EXERCISE
Restate verbatim the span of lines below between the line with "What Warranty Covers" and the line with "In Bothell?", including those two lines, and only that span.

EXERCISE MATERIAL
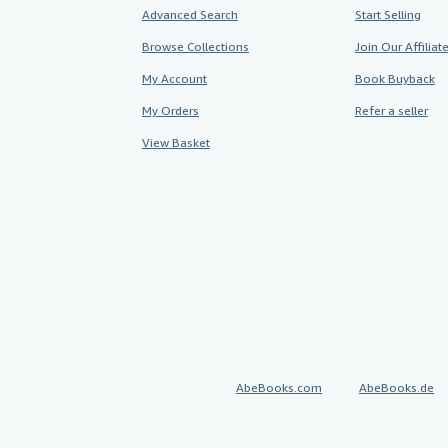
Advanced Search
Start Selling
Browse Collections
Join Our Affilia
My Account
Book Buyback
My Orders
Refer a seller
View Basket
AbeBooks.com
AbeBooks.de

--

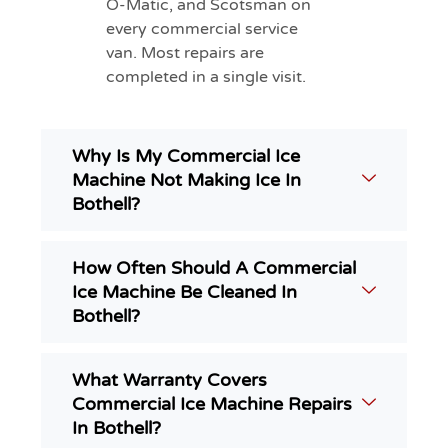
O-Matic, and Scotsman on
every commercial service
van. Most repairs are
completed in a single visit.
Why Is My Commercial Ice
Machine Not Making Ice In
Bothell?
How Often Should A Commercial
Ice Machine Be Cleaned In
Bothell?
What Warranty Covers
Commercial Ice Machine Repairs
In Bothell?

SOLUTION TO THE PROBLEM
What Warranty Covers
Commercial Ice Machine Repairs
In Bothell?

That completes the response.